X certainly plays with the idea that old age is horrible and twisted more than anything. But Pearl’s sexual fixation allows the film to twist the trope into something more nuanced. It’s not that she wants youth so much, it’s that she wants to feel wanted and fulfilled, which is how the porn performers describe themselves.
Photo: A24
And while this porn team can include “old or young” in their list of who free love is for, X seems intent on allaying their audience’s uneasiness at the idea that someone Pearl’s age might still be in need of sexual fulfillment . While West constantly draws parallels between the garish, physical allures of porn and horror — as in his seduction scene, which punctuates with Pearl being enchanted by the Final Girl — the sex scene between Pearl and her husband seems to intertwine the two sides. In a film of blood and violent deaths, the sex sequence between the two characters in their 70s elicited the loudest nervous groans from the audience in my theater. Yet X demands that we face our own unease about 70-year-old sex: most wouldn’t go as far as cheering for Pearl (although you have power if you do), but the film insists that their pent-up energy has to go somewhere . And if X’s gory climax proves anything, it’s that the effects of sexual frustration certainly shouldn’t be discounted.
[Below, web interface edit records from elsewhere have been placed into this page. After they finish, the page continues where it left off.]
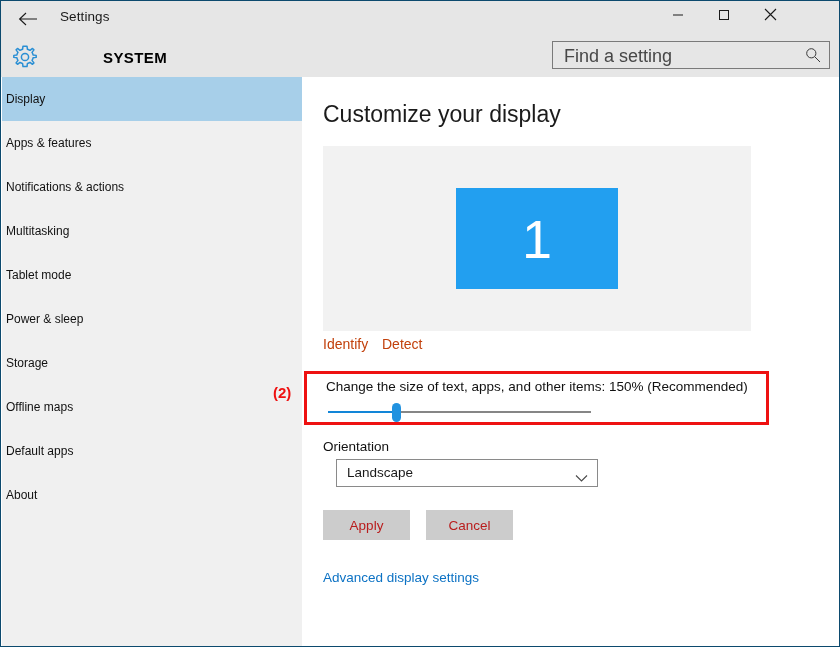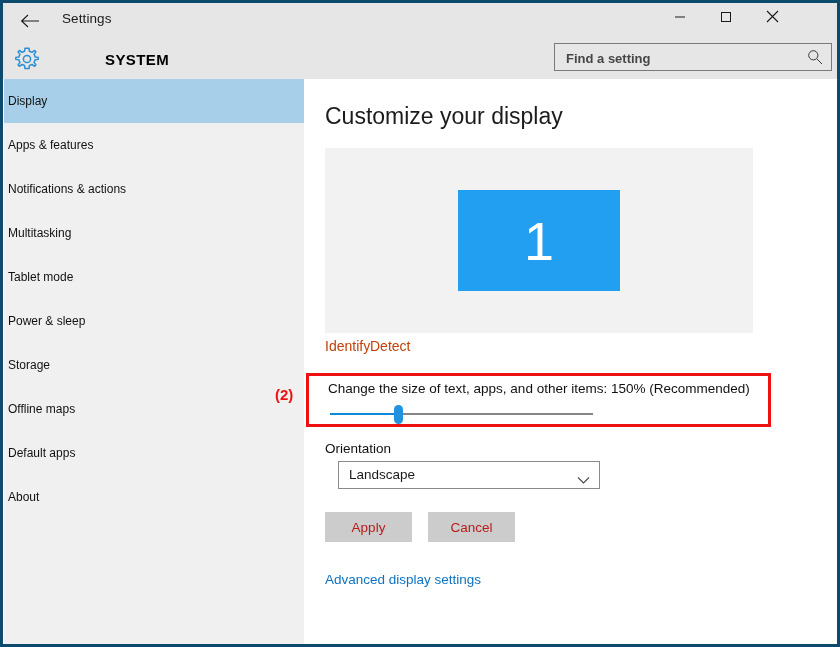--- a/index.html
+++ b/index.html
@@ -21,7 +21,7 @@
     width: 840px;
     height: 647px;
     box-sizing: border-box;
-    border: 3px solid #0c4a6e;
+    border: 1px solid #0c4a6e;
     background: #ffffff;
     overflow: hidden;
   }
If this longing is acted upon, it can be liberating. In Our Flag Means Death, the unlikely meeting of novice gentleman pirate Stede Bonnet and Edward “Captain Blackbeard” Teach sparks something between them that neither fully understands. At first (in a clever case of queer representation) both simply think they want what the other has. Stede wants to gain respect and rule the seas as a pirate like Blackbeard. Teach, who asks Stede to call him Ed, wishes for a softer, more comfortable life.
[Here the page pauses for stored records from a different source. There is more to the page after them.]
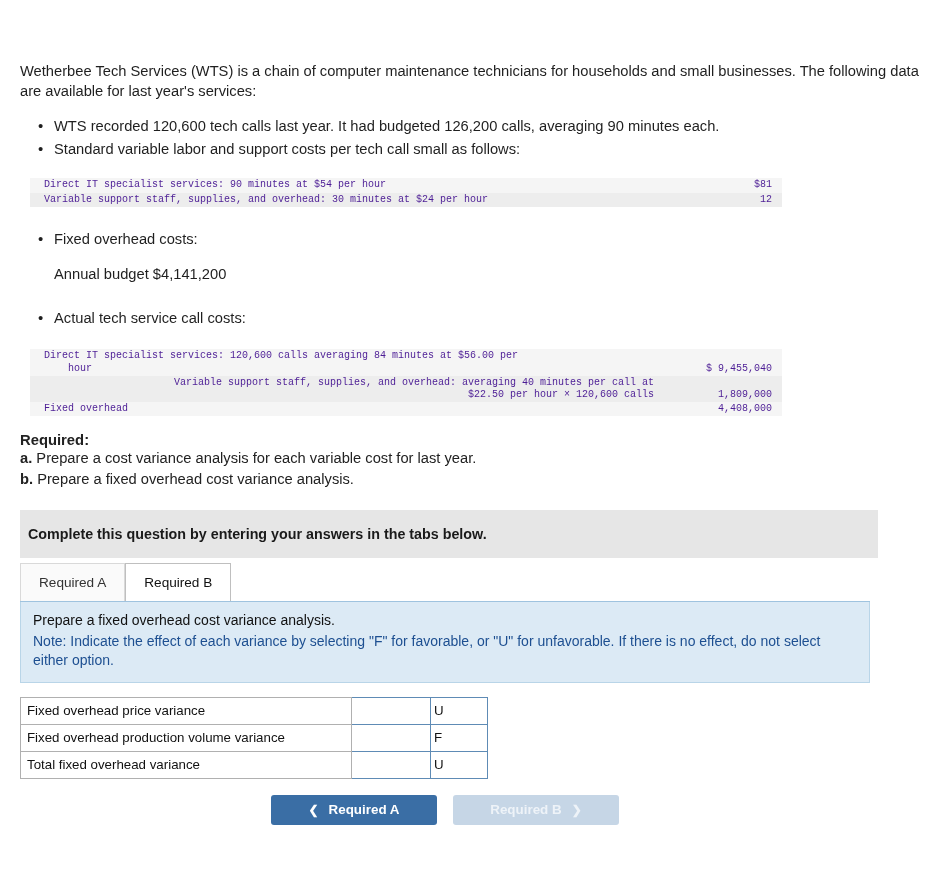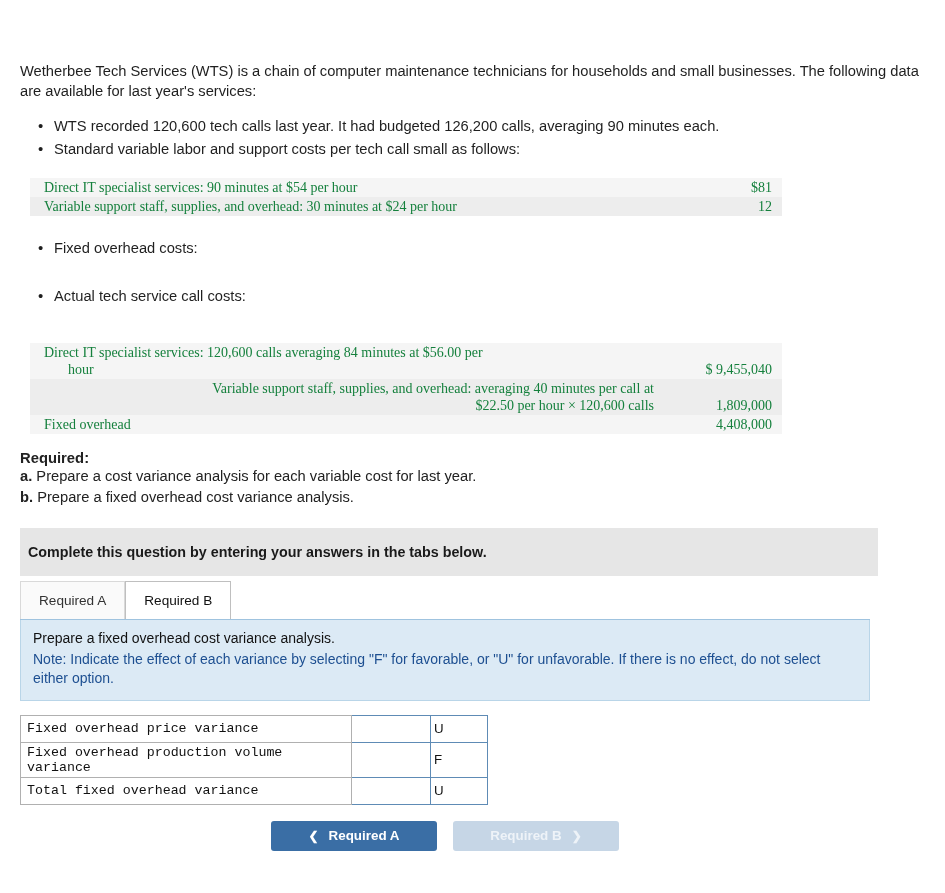--- a/index.html
+++ b/index.html
@@ -52,10 +52,10 @@
     font-size: 15px;
   }
   .mono-table {
-    font-family: Liberation Serif, serif;
-    font-size: 14px;
+    font-family: Liberation Mono, monospace;
+    font-size: 10px;
     background: #f5f5f5;
-    color: #15803d;
+    color: #4c1d95;
     margin-top: 18px;
     margin-left: 10px;
     width: 752px;

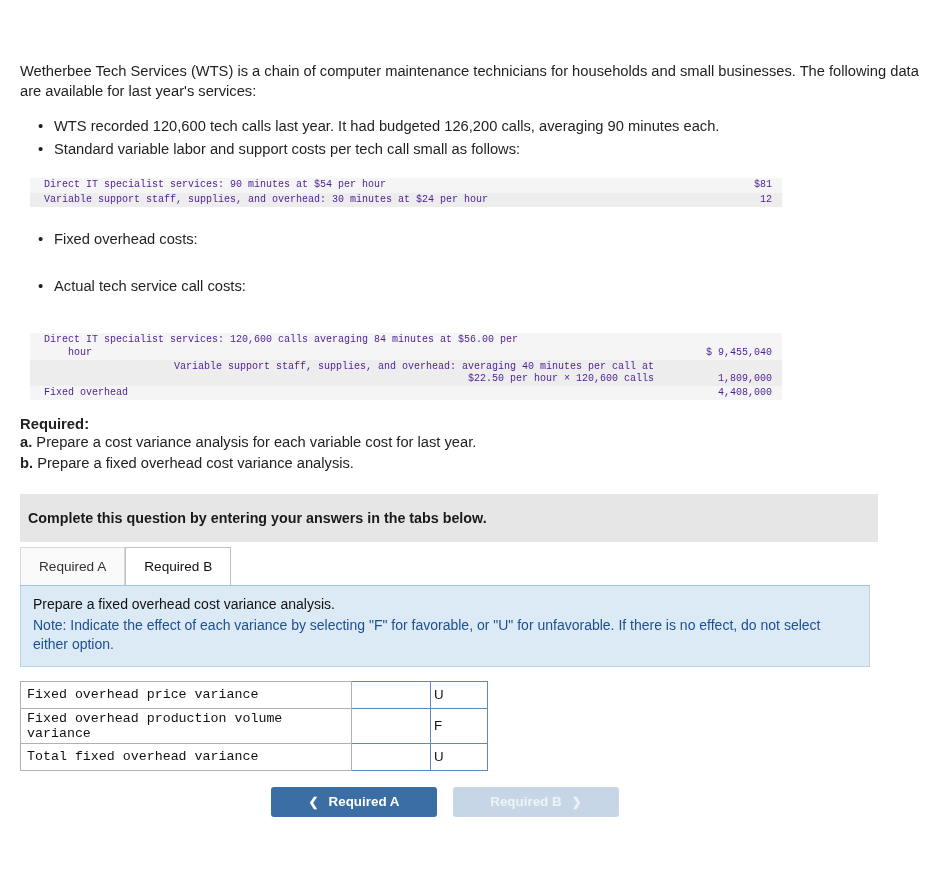--- a/index.html
+++ b/index.html
@@ -263,6 +263,7 @@
       <li>Fixed overhead costs:</li>
     </ul>
 
+    <div class="plain-line">Annual budget $4,141,200</div>
 
     <ul class="bullets" style="margin-top:26px;">
       <li>Actual tech service call costs:</li>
In the end, the two realize that they are in love. But as they struggle to understand their feelings and how best to express them, they feel vulnerable, even trapped by convention. They both struggle all season to understand the drastic changes they long for (for themselves and others) – why should a romantic relationship be any different? In the final moments of the season, Stede has sorted out his emotions and set out to sea to capitalize on his affections. But Ed, feeling spurned and vulnerable after expressing his longing, reverts to his old violent ways.
Photo: Aaron Epstein/HBO Max
Although the stories of Stede, Ed, Portia, and Pearl deal with varying degrees of sensuality and are set in different time periods (1717, 1814, and 1979, respectively), they reach the characters’ frustration at a stage in their lives where their gender is life do not feel in line with what is expected of them. This feeling is inherently harmful and makes them all feel vulnerable and lash out in their own ways: violent, in Ed and Pearl’s case; or by deciding that they can accept a half-life, in Stede and Portia. And while older on-screen sexuality is certainly not new (every topic recently covered by the 2018 classic book club speaks to something already swirling around the zeitgeist), it’s important to remember that lust isn’t is when people are clamoring for more sexual stories on screen just for young ones.
While you might not agree with how they handle it – believe me, Pearl’s actions are extreme and unwise, but there’s a lot of fan art apocalyptically saddened by Ed’s choices here – these characters remind us that we are aging sensuality deny at our own risk. After all, we all make it there eventually.